Quanto vale uma vida?

Thiago Cantarin Moretti Pacheco

“Valor da Vida” (Worth, 2020) não se passa em tribunais – na verdade, o filme retrata o enorme esforço empreendido por advogados, familiares e companheiros de vítimas do atentado terrorista de 11 de setembro para evitar uma dolorosa ida às cortes.

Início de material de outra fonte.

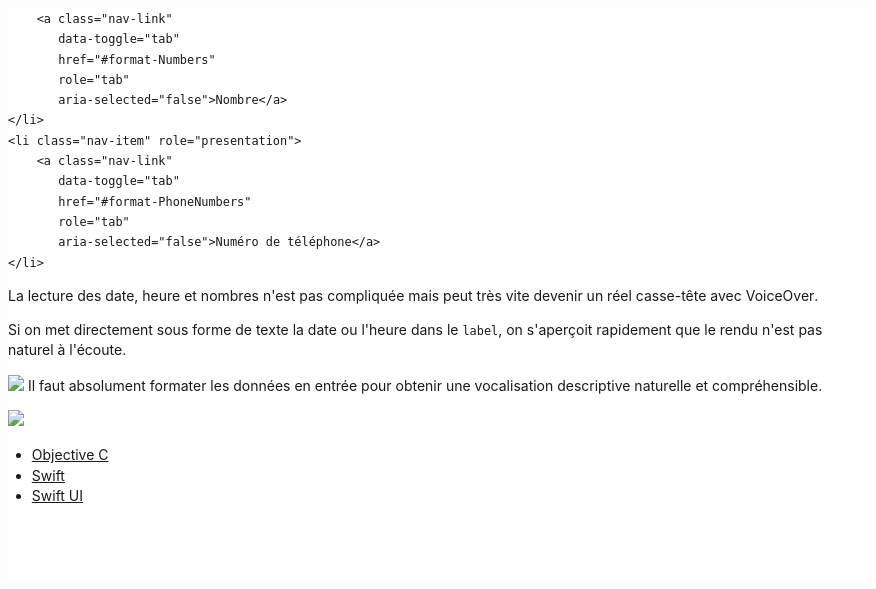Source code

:         <a class="nav-link" 
           data-toggle="tab" 
           href="#format-Numbers" 
           role="tab" 
           aria-selected="false">Nombre</a>
    </li>
    <li class="nav-item" role="presentation">
        <a class="nav-link" 
           data-toggle="tab" 
           href="#format-PhoneNumbers" 
           role="tab" 
           aria-selected="false">Numéro de téléphone</a>
    </li>
</ul><div class="tab-content">
<div class="tab-pane show active"
     id="format-Description"
     role="tabpanel">
     
La lecture des date, heure et nombres n'est pas compliquée mais peut très vite devenir un réel casse-tête avec <span lang="en">VoiceOver</span>.

</div>
<div class="tab-pane" id="format-DateTime" role="tabpanel" >

Si on met directement sous forme de texte la date ou l'heure dans le `label`, on s'aperçoit rapidement que le rendu n'est pas naturel à l'écoute.

![](../../images/iOSdev/DateHeureNombres_10.png)
Il faut absolument formater les données en entrée pour obtenir une vocalisation descriptive naturelle et compréhensible.

![](../../images/iOSdev/DateHeureNombres_4.png)
<ul class="nav nav-tabs languageinfo" role="tablist">
        <li class="nav-item item-oc" role="presentation">
            <a class="nav-link active"
            data-toggle="tab" 
            href="#date-ObjC" 
            role="tab" 
            aria-selected="true">Objective C</a>
        </li>
        <li class="nav-item item-s" role="presentation">
            <a class="nav-link" 
            data-toggle="tab" 
            href="#date-Swift" 
            role="tab" 
            aria-selected="false">Swift</a>
        </li>
        <li class="nav-item item-sui" role="presentation">
            <a class="nav-link" 
            data-toggle="tab" 
            href="#date-SwiftUI" 
            role="tab" 
            aria-selected="false">Swift UI</a>
        </li>
    </ul>
    <div class="tab-content languageinfotab">
        <div class="tab-pane objc show active" id="date-ObjC" role="tabpanel">
            <code class="objectivec">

O advogado e professor universitário Kenneth Feinberg (interpretado magistralmente por Michael Keaton) é escolhido pelo governo americano, logo após o ataque às torres gêmeas, para administrar um fundo de compensação às vítimas do evento. A finalidade do fundo é indenizar os familiares e companheiros das pessoas falecidas no traumático acontecimento – tanto os trabalhadores que estavam no World Trade Center quanto os bombeiros e policiais que morreram tentando salvá-los. O primeiro desafio de Weinberg e sua sócia (também designada para administrar o fundo de compensação) é estabelecer um valor a ser pago para os familiares das vítimas. Qual o critério a ser observado? A família de um zelador que trabalhava no World Trade Center deveria receber o mesmo que os entes queridos de um executivo que ganhava centenas de vezes mais, e assim sustentava sozinho toda a sua família? Como compensar adequadamente cada companheiro, sendo que alguns deles não conseguiam sequer comprovar formalmente os vínculos que os uniam? Como chegar a um critério justo de reparação, diante de situações tão diversas, e expectativas das mais variadas?

Entre as vítimas, há os que não enxergam na reparação monetária algo que possa minimamente “reparar” o que quer que seja – e pessoas que verdadeiramente necessitam da soma para reerguer a própria vida. Há companheiros homossexuais cuja família do falecido se recusa terminantemente a reconhecer a existência da relação. Há líderes e liderados – e desponta no grupo das vítimas a figura de Charles Wolf (Stanley Tucci), que, desde a primeira reunião com os administradores do fundo de reparação, procura ser razoável e apaziguador, mesmo com os ânimos exaltados típicos de semelhante situação. 

Aos poucos, os critérios vão se definindo de maneira mais natural – e Wolf começa a reparar que, mesmo tendo perdido a esposa no atentado terrorista, há algo que é também doloroso na incumbência recebida por Feinberg, especialmente diante da multiplicidade de situações que se apresentam e da necessidade de se obter uma aprovação unânime, entre as vítimas, dos critérios de compensação – do contrário, o assunto só poderá ser resolvido pela via contenciosa. 

“Valor da Vida” toca em temas desconfortáveis e mostra a aparente futilidade das tentativas de se “precificar” a dor humana – no entanto, ao mesmo tempo, como certas circunstâncias, mesmo extremas, podem fazer aflorar nas pessoas a compaixão necessária para amparar o seu semelhante.